Tuscan Designs is a family-operated business. Our shop, founded in 2006, is in beautiful Rockport, Massachusetts, on the Atlantic coast about one hour Northeast of Boston. We personally seek out some of the finest artisans in Italy, all of whom represent small family-run businesses. We take pride in ensuring that what you buy from us is authentic and of high quality. We have a large number of patterns and pieces from which you can choose. If we don’t have a particular item in stock, we are happy to special order it for you.
Michael Kaplan, the founder of Tuscan Designs, also handcrafts beautiful hardwood tables and mirrors, with inlaid hand-painted tiles from Italy. Some of these items are shown in our Rockport store, and we would be happy to make a custom table or mirror for you.
If you get a chance, please visit us in Rockport!
Our Ceramics Collections
With rare exception, all of our ceramics are lead free and food safe, have met FDA standards and have been tested and approved for safe use. If an item is strictly for decorative use, it will be clearly marked. Each of our patterns is available in dinnerware sets or individual pieces. Please call for a price quote.
Our products should not be used in conventional or microwave ovens. While you can wash our ceramics in a dishwasher on the light cycle, it is highly recommended that you wash these items by hand, since dishwashers could cause chipping and crazing of the surface of the pieces.
Since each ceramic piece is individually crafted and hand-painted, you may notice slight variations in color, size and design. Additionally, on occasion you might see paint smudges, spots, even light fingerprints. You will also notice looseness of ceramic lids. All of these “variances” should not be considered defects. They are the result of fine work and artistry done completely by hand.
The Ceramics Production Process
All the ceramics sold by Tuscan Designs are completely hand-painted by artists in Italy, and new in 2016, in Nicaragua and Tunisia. The artists produce many different pieces, including vases, plates, bowls, mugs, serving platters, etc. All of their work belongs to a category of ceramics called Majolica.
The shape of the object is created by throwing the clay on a potters wheel, using plaster casts to act as moulds, or by hand molding.The object is then dried slowly at room temperature over a period of several days to a couple of weeks. It is then fired in a kiln for the first time at a temperature of around 1000 degrees C. The firing takes about a day. After the kiln is cooled, the objects are removed. This is called bisque firing.The bisque item is then dipped in a glaze to form the base under-color for the eventual design. This is usually a white or off-white glaze.

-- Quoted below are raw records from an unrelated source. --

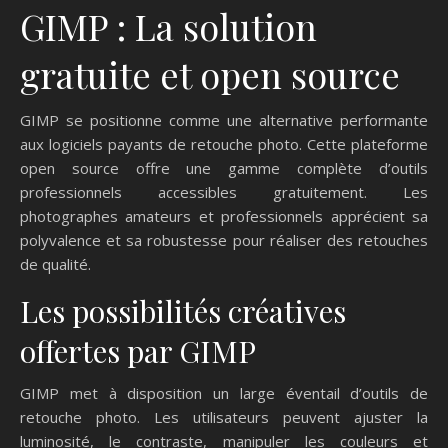
GIMP : La solution
gratuite et open source
GIMP se positionne comme une alternative performante
aux logiciels payants de retouche photo. Cette plateforme
open source offre une gamme complète d’outils
professionnels accessibles gratuitement. Les
photographes amateurs et professionnels apprécient sa
polyvalence et sa robustesse pour réaliser des retouches
de qualité.
Les possibilités créatives
offertes par GIMP
GIMP met à disposition un large éventail d’outils de
retouche photo. Les utilisateurs peuvent ajuster la
luminosité, le contraste, manipuler les couleurs et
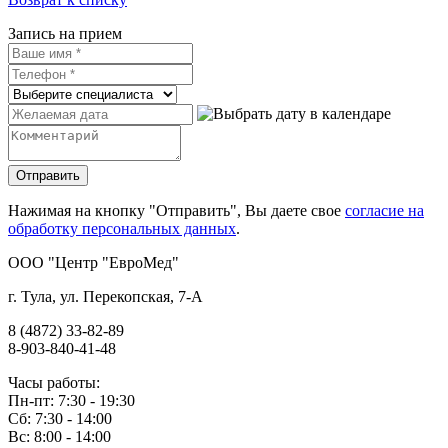
Запись на прием
Нажимая на кнопку "Отправить", Вы даете свое
согласие на
обработку персональных данных
.
OOO "Центр "ЕвроМед"
г. Тула, ул. Перекопская, 7-А
8 (4872) 33-82-89
8-903-840-41-48
Часы работы:
Пн-пт: 7:30 - 19:30
Сб: 7:30 - 14:00
Вс: 8:00 - 14:00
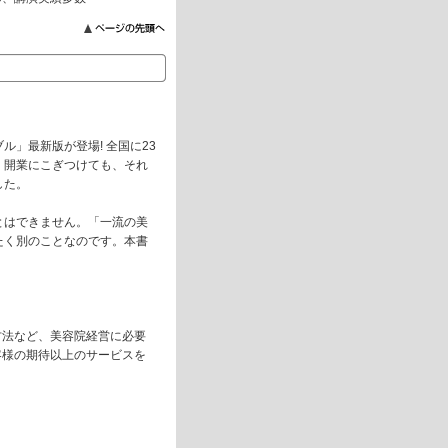
」最新版が登場! 全国に23
、開業にこぎつけても、それ
した。
とはできません。「一流の美
たく別のことなのです。本書
」
方法など、美容院経営に必要
客様の期待以上のサービスを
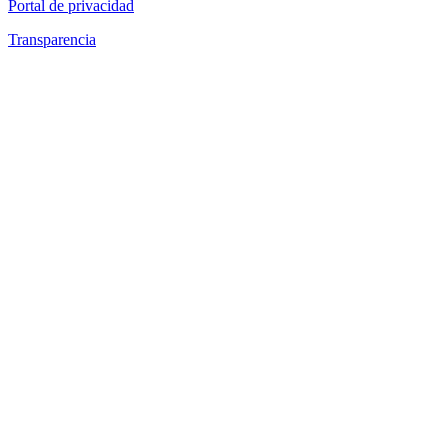
Portal de privacidad
Transparencia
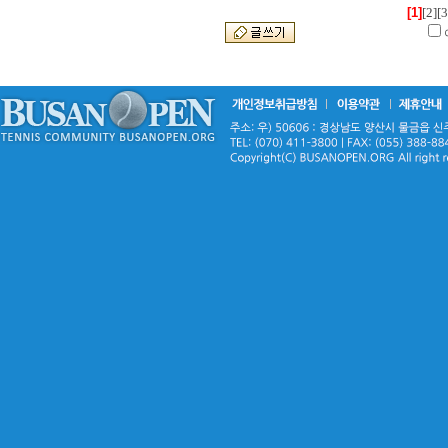
[1]
[2]
[3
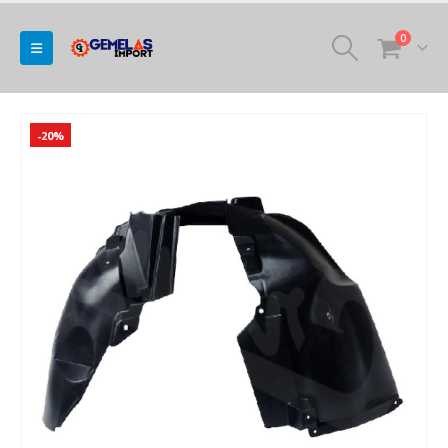
0
-20%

The hand-painted design is then applied over the base glaze. The decorating colors are produced by mixing ground minerals with water. The colors are applied to the piece using many different paint brushes from very fine to wide, depending on the level of detail and intricacy of the design. When dry these colors are soft hues, which are very different from the brighter colors once the piece is fired again for the final time. In some instances, typically with more complex patterns, a pounce is used with the design that has first been drawn on waxed paper. Using pins and the pounce, which is filled with a charcoal-like substance, an outline of the design is transferred onto the surface of the piece. The outline is then used by the artist to produce the final design. Some artists, however, will work completely free-hand even for the most complex designs, rather than use the pounce technique.
When the design is fully painted, it is sprayed with a glass paste called “crystalline glaze”. This gives the final piece a smooth, glossy and impermeable surface. Finally, the piece is fired for a second time, at a lower temperature of about 940 degrees C. During this firing the crystalline glaze becomes transparent and glossy, thus bringing out the brilliant colors of the design itself.